Required work. Reproduce the whole of the records exactly, and make sure no picture is carried into the result.

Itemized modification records
# # # #
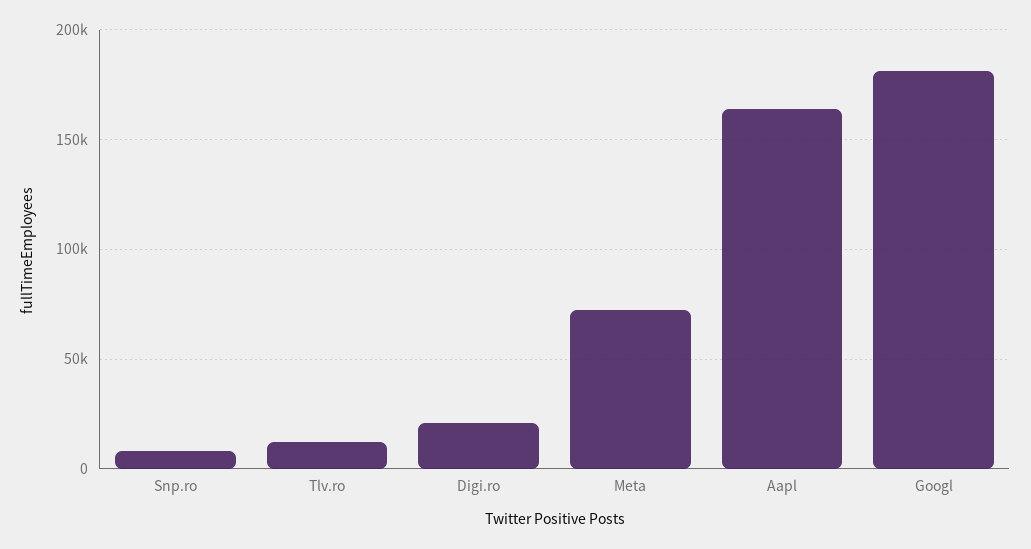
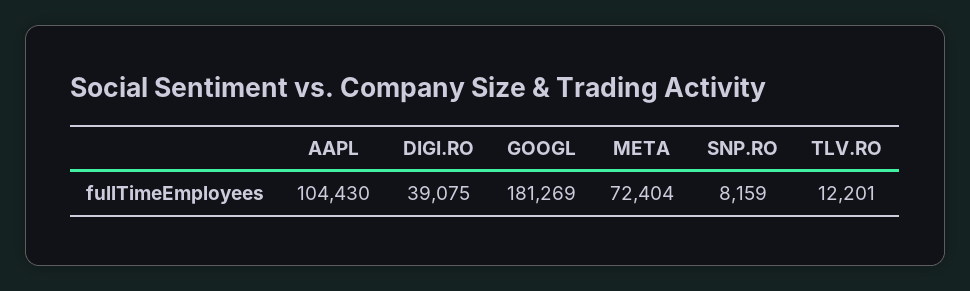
  {
    "Snp.ro": 8159,
    "Tlv.ro": 12201,
-   "Digi.ro": 20000,
+   "Digi.ro": 39075,
    "Meta": 72404,
-   "Aapl": 165000,
+   "Aapl": 104430,
    "Googl": 181269
  }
# # # #
Result for this task.
  {
    "Snp.ro": 8159,
    "Tlv.ro": 12201,
-   "Digi.ro": 20000,
+   "Digi.ro": 39075,
    "Meta": 72404,
-   "Aapl": 165000,
+   "Aapl": 104430,
    "Googl": 181269
  }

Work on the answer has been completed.